Dataset entries:

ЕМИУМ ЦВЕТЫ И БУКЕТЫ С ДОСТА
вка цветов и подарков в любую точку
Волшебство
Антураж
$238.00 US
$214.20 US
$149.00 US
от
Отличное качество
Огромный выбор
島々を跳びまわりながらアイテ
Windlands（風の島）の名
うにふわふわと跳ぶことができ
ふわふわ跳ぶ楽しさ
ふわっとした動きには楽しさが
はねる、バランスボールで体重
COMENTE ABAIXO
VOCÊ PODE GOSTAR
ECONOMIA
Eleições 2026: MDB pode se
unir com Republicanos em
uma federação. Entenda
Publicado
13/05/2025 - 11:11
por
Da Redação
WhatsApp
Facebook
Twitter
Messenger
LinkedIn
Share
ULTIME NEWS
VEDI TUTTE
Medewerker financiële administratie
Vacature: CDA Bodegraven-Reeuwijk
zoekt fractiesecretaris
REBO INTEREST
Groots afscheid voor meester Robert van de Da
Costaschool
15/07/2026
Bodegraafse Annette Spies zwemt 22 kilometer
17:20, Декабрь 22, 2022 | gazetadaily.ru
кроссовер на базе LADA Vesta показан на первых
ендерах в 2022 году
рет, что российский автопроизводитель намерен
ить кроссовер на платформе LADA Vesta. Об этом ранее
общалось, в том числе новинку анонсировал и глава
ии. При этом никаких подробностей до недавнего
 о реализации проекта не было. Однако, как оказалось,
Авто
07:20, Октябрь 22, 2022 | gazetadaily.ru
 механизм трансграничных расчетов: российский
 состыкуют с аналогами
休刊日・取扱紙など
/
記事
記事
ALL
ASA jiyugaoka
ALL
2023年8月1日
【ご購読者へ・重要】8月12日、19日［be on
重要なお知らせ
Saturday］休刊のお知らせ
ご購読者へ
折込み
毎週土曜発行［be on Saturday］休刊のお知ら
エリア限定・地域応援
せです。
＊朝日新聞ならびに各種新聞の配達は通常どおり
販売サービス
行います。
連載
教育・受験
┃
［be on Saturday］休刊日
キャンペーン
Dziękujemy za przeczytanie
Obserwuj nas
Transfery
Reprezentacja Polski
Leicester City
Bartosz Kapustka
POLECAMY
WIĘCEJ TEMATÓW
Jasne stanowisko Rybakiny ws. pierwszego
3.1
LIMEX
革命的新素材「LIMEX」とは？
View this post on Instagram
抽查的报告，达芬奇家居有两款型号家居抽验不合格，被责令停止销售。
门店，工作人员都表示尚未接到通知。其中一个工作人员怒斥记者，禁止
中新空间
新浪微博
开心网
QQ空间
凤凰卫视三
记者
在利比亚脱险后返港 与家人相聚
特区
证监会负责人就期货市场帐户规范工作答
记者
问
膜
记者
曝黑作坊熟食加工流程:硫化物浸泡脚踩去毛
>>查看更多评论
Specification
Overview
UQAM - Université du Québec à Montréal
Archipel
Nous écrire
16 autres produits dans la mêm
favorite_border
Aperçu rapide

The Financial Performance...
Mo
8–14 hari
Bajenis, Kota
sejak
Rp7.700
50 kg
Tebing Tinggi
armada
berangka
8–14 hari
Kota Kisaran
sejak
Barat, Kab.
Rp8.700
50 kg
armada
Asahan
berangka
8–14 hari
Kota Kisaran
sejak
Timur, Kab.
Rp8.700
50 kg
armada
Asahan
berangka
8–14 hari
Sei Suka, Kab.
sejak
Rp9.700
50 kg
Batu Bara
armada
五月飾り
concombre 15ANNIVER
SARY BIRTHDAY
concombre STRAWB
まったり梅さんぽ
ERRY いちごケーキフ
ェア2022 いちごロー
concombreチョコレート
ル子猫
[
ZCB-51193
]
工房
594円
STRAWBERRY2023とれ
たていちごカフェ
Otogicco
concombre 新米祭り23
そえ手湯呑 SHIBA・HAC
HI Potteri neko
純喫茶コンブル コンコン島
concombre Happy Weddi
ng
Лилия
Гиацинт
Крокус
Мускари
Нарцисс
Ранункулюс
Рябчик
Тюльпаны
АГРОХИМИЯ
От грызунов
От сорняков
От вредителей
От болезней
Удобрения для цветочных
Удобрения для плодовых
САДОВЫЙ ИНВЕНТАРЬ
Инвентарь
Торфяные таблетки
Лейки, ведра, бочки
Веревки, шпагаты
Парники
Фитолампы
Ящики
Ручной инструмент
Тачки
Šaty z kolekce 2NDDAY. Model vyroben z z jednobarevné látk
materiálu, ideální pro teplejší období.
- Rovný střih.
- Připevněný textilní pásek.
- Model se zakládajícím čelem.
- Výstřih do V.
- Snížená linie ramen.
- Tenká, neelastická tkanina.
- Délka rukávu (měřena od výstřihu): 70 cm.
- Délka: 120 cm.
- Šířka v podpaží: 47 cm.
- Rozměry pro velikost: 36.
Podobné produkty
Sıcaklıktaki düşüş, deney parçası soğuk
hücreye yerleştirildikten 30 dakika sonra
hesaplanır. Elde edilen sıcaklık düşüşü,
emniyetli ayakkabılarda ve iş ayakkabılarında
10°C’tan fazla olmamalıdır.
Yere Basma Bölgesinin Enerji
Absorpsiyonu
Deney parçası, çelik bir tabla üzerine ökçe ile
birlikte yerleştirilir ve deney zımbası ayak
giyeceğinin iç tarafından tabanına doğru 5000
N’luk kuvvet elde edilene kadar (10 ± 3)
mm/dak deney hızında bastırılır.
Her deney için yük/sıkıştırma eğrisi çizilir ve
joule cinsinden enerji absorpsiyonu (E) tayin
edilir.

_Work instruction_
Locate every line in the rows that contains the string "parçası" and copy each one out in full.

_Exercise result_
Sıcaklıktaki düşüş, deney parçası soğuk
Deney parçası, çelik bir tabla üzerine ökçe ile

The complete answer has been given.